> Problem A: According to the post on software development languages, which two languages did Colin recently learn?
> Problem B: Copy word for word the passage of the post on software development languages starting with "When talking about" and going on through "are nearly irrelevant.".

━━ Given text

By Colin on 2020-07-29, updated 2020-08-05

Over one's education and career, a software developer learns many languages and their ecosystems.

I recently learned both Golang and Rust, and have spent the past three months writing them nearly full-time. Learning these modern languages and reflecting on ones I've used in the past has alerted me to the difference between a Software Development Language and the usual term we use, Programming Language. This post is the first of a series that describes this difference and analyses a few languages through this lens.

Expanding the Concept of Programming Language

What is a Software Development Language and how is that different from a "Programming Language"?

When talking about a language, we could say that it's fast or slow, concise or verbose, mangled or pretty, beginner-friendly or plagued by a steep learning curve. We could comment about how Language A does for loops this way, Language B does them that way, and Language C doesn't have them at all. But from the perspective of real-world Software Development, these points are nearly irrelevant.

Let's define a few terms to see why.

Definition: Programming

Programming is the manipulation of Ideas, followed by the encoding of that manipulation into a physical form (usually code) to be executed by a Computer.

━━━━
━━ Data provided

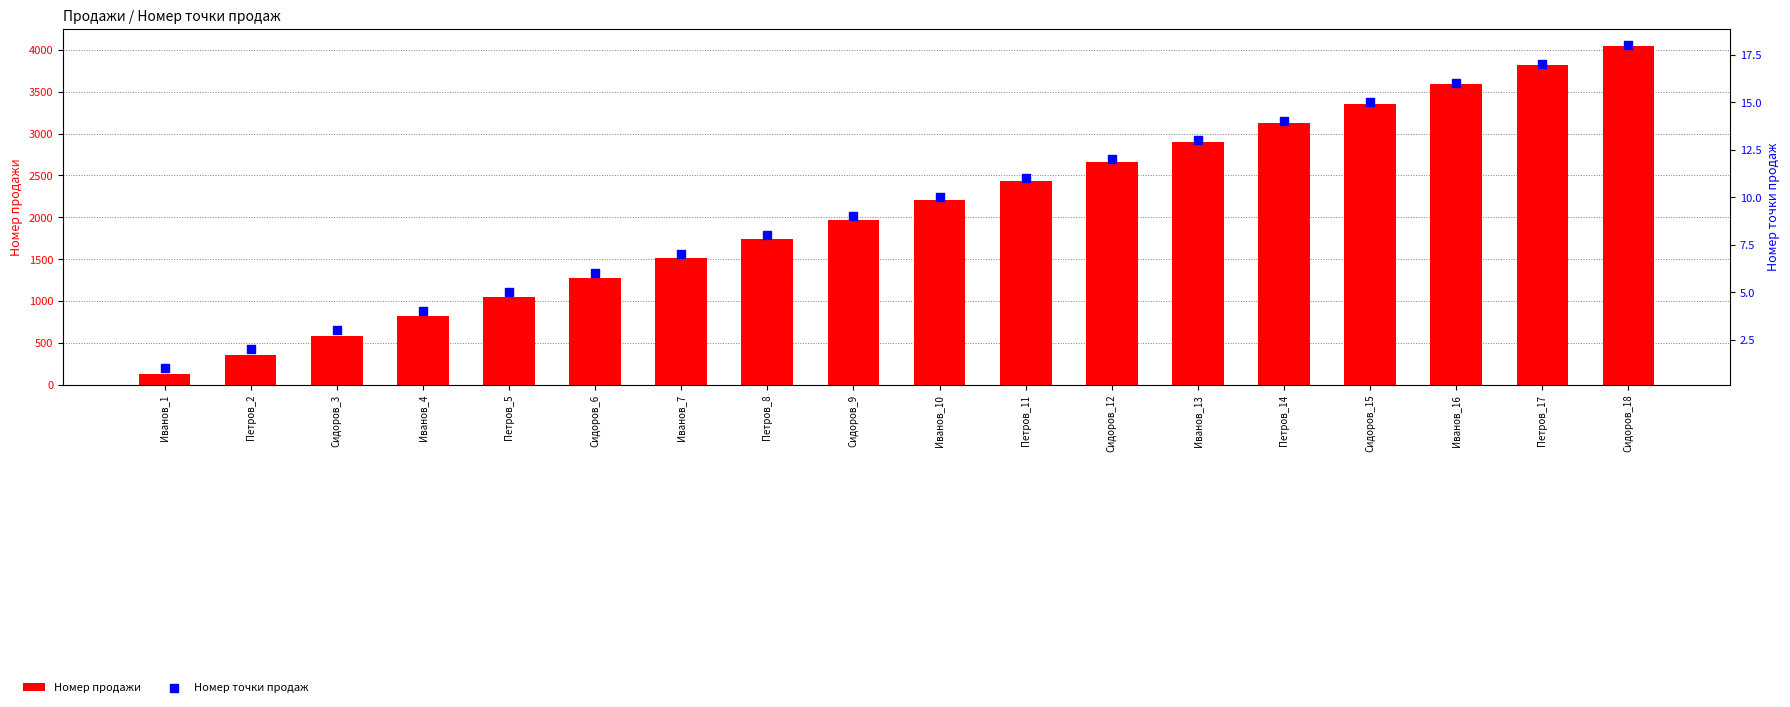

Which series has the largest total across all categories?

Номер продажи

━━━━

> Worked solution A: Golang and Rust.

> Worked solution B:
When talking about a language, we could say that it's fast or slow, concise or verbose, mangled or pretty, beginner-friendly or plagued by a steep learning curve. We could comment about how Language A does for loops this way, Language B does them that way, and Language C doesn't have them at all. But from the perspective of real-world Software Development, these points are nearly irrelevant.